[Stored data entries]
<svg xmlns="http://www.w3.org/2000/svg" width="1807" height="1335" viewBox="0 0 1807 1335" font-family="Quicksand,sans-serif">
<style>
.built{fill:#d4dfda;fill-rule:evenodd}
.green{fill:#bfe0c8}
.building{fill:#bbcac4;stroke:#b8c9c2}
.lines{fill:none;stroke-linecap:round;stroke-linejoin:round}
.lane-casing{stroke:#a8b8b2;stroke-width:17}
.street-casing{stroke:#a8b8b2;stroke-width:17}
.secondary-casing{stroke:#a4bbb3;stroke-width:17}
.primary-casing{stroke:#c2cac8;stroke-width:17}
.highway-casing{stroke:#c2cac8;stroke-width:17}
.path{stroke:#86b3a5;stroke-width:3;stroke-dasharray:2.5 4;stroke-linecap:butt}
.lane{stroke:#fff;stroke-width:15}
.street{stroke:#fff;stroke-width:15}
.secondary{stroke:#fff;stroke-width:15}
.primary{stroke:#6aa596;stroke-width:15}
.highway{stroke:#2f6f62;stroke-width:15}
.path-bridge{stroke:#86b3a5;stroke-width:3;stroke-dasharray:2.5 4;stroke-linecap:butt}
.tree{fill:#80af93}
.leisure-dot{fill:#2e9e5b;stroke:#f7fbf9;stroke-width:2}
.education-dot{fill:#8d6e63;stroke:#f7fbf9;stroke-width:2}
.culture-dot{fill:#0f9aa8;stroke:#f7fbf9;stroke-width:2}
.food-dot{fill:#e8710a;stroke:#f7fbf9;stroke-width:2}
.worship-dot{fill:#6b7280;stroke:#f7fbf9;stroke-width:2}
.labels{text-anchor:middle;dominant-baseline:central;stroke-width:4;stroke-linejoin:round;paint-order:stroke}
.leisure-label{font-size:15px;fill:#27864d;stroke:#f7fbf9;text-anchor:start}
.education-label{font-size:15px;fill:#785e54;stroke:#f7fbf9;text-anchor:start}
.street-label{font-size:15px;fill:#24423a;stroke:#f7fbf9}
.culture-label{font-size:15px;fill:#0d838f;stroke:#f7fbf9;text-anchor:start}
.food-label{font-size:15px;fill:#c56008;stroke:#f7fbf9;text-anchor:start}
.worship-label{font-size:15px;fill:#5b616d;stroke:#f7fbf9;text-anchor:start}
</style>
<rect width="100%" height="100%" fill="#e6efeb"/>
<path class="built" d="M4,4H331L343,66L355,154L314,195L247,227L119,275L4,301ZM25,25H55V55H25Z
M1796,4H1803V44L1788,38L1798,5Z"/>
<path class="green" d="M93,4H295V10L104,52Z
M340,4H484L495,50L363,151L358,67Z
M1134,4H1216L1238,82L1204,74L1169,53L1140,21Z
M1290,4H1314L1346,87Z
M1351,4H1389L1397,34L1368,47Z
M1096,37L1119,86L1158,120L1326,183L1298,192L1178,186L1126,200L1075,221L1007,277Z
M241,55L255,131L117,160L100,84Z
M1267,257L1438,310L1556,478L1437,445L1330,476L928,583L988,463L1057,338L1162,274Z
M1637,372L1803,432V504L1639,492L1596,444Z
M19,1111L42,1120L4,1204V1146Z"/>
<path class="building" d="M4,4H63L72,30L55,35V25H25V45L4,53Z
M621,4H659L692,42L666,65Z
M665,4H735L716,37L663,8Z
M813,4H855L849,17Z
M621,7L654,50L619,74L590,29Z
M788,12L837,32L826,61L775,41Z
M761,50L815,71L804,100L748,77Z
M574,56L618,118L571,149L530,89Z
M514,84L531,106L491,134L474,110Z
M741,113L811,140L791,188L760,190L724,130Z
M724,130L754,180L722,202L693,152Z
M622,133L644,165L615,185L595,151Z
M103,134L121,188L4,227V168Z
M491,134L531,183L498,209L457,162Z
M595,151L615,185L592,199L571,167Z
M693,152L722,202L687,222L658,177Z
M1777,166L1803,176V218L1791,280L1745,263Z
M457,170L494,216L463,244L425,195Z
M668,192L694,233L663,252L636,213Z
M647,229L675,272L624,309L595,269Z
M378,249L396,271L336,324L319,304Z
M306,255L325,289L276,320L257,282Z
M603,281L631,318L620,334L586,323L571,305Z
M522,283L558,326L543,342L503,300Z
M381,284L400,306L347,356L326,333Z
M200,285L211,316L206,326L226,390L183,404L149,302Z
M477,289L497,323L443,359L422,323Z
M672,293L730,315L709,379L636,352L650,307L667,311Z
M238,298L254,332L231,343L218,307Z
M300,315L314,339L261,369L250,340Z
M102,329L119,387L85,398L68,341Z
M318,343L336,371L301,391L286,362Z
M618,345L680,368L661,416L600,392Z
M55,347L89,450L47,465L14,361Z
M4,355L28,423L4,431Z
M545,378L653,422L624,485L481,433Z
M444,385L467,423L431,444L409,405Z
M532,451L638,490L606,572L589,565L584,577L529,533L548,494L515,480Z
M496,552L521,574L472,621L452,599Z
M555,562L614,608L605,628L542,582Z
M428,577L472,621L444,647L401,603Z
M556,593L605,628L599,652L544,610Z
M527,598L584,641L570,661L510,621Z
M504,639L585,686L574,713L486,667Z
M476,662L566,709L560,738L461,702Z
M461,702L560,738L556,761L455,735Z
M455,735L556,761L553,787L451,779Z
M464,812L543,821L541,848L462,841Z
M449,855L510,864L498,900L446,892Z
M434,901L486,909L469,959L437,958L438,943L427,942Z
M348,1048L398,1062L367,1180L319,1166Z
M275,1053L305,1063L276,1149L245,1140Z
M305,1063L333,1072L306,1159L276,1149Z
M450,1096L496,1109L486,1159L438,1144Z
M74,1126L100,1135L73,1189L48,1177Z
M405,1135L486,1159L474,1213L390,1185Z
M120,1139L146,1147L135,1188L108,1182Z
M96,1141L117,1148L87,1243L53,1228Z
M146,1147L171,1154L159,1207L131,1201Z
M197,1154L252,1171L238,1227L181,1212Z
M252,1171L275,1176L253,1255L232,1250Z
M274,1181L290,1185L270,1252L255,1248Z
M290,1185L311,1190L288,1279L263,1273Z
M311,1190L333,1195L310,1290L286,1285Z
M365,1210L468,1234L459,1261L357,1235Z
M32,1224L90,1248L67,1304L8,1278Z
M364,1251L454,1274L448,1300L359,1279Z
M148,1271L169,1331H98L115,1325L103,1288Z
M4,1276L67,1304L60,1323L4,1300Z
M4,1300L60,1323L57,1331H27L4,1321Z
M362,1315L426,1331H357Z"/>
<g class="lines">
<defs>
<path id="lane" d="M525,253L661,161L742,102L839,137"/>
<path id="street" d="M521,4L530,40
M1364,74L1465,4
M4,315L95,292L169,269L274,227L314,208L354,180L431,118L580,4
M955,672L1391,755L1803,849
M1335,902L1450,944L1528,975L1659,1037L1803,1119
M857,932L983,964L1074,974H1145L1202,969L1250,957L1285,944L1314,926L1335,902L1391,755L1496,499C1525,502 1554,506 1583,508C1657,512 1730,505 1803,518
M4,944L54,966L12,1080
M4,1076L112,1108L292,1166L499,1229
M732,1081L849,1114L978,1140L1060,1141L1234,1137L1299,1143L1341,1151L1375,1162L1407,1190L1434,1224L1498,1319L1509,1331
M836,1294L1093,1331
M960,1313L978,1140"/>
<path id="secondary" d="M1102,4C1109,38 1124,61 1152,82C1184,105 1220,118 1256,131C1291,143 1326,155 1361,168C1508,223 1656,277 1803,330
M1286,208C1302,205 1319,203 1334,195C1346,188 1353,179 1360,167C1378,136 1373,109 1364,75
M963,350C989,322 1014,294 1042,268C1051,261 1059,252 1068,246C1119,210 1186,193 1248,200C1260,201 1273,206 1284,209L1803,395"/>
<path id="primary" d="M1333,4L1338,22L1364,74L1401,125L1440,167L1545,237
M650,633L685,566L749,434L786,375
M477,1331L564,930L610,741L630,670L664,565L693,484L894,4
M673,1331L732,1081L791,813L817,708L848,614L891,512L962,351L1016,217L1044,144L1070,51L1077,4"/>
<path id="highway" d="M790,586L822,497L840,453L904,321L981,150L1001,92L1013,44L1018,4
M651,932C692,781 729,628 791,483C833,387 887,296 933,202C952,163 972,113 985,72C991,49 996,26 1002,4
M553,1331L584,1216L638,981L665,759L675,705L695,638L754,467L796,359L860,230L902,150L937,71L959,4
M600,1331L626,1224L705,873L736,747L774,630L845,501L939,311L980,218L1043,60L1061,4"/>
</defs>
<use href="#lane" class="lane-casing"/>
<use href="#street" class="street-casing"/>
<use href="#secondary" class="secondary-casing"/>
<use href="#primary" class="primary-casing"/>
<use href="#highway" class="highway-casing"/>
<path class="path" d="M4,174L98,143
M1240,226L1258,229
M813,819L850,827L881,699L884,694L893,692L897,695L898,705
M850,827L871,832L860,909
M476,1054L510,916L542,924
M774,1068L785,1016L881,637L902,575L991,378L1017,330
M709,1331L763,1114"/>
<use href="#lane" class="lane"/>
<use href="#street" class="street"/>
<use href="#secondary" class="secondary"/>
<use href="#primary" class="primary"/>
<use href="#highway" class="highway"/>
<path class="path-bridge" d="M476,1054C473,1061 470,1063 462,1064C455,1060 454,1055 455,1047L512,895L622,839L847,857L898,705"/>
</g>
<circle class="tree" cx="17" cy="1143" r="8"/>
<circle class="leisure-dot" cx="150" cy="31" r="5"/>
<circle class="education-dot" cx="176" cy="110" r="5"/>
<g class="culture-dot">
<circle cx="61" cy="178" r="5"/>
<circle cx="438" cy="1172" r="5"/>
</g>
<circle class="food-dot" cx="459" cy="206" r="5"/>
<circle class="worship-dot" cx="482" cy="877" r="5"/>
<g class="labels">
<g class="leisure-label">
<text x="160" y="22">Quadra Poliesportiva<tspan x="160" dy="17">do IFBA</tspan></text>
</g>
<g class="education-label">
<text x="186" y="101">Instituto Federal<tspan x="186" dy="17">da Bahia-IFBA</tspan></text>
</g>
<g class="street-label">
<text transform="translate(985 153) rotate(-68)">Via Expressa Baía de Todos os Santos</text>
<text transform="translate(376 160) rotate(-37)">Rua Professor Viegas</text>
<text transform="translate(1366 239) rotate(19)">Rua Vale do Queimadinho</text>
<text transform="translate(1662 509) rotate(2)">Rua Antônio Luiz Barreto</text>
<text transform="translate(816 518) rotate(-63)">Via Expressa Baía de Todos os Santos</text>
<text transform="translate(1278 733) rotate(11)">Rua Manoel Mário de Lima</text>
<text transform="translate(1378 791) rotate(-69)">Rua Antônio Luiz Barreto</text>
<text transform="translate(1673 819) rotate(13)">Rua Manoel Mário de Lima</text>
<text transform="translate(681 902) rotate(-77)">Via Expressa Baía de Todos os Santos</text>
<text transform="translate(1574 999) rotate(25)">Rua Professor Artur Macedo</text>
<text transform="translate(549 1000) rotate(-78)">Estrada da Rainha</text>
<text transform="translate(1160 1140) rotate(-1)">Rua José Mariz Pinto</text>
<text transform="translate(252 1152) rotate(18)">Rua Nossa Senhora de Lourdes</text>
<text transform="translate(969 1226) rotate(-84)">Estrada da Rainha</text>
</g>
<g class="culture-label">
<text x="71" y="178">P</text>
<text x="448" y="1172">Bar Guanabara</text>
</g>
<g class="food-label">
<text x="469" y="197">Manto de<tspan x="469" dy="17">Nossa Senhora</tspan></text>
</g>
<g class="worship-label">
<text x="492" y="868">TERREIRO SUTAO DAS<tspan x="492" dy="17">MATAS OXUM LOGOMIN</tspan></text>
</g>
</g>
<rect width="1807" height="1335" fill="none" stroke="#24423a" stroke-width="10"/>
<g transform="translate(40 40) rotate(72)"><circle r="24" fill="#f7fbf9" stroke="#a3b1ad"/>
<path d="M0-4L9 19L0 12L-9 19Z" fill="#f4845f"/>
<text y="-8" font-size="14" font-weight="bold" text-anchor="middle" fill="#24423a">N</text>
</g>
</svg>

About this exercise: Retype exactly the lines above, from the one with "M74,1126L100,1135L73,1189L48,1177Z" through the one with "M651,932C692,781 729,628 791,483C833,387", inclusive.

Task output:
M74,1126L100,1135L73,1189L48,1177Z
M405,1135L486,1159L474,1213L390,1185Z
M120,1139L146,1147L135,1188L108,1182Z
M96,1141L117,1148L87,1243L53,1228Z
M146,1147L171,1154L159,1207L131,1201Z
M197,1154L252,1171L238,1227L181,1212Z
M252,1171L275,1176L253,1255L232,1250Z
M274,1181L290,1185L270,1252L255,1248Z
M290,1185L311,1190L288,1279L263,1273Z
M311,1190L333,1195L310,1290L286,1285Z
M365,1210L468,1234L459,1261L357,1235Z
M32,1224L90,1248L67,1304L8,1278Z
M364,1251L454,1274L448,1300L359,1279Z
M148,1271L169,1331H98L115,1325L103,1288Z
M4,1276L67,1304L60,1323L4,1300Z
M4,1300L60,1323L57,1331H27L4,1321Z
M362,1315L426,1331H357Z"/>
<g class="lines">
<defs>
<path id="lane" d="M525,253L661,161L742,102L839,137"/>
<path id="street" d="M521,4L530,40
M1364,74L1465,4
M4,315L95,292L169,269L274,227L314,208L354,180L431,118L580,4
M955,672L1391,755L1803,849
M1335,902L1450,944L1528,975L1659,1037L1803,1119
M857,932L983,964L1074,974H1145L1202,969L1250,957L1285,944L1314,926L1335,902L1391,755L1496,499C1525,502 1554,506 1583,508C1657,512 1730,505 1803,518
M4,944L54,966L12,1080
M4,1076L112,1108L292,1166L499,1229
M732,1081L849,1114L978,1140L1060,1141L1234,1137L1299,1143L1341,1151L1375,1162L1407,1190L1434,1224L1498,1319L1509,1331
M836,1294L1093,1331
M960,1313L978,1140"/>
<path id="secondary" d="M1102,4C1109,38 1124,61 1152,82C1184,105 1220,118 1256,131C1291,143 1326,155 1361,168C1508,223 1656,277 1803,330
M1286,208C1302,205 1319,203 1334,195C1346,188 1353,179 1360,167C1378,136 1373,109 1364,75
M963,350C989,322 1014,294 1042,268C1051,261 1059,252 1068,246C1119,210 1186,193 1248,200C1260,201 1273,206 1284,209L1803,395"/>
<path id="primary" d="M1333,4L1338,22L1364,74L1401,125L1440,167L1545,237
M650,633L685,566L749,434L786,375
M477,1331L564,930L610,741L630,670L664,565L693,484L894,4
M673,1331L732,1081L791,813L817,708L848,614L891,512L962,351L1016,217L1044,144L1070,51L1077,4"/>
<path id="highway" d="M790,586L822,497L840,453L904,321L981,150L1001,92L1013,44L1018,4
M651,932C692,781 729,628 791,483C833,387 887,296 933,202C952,163 972,113 985,72C991,49 996,26 1002,4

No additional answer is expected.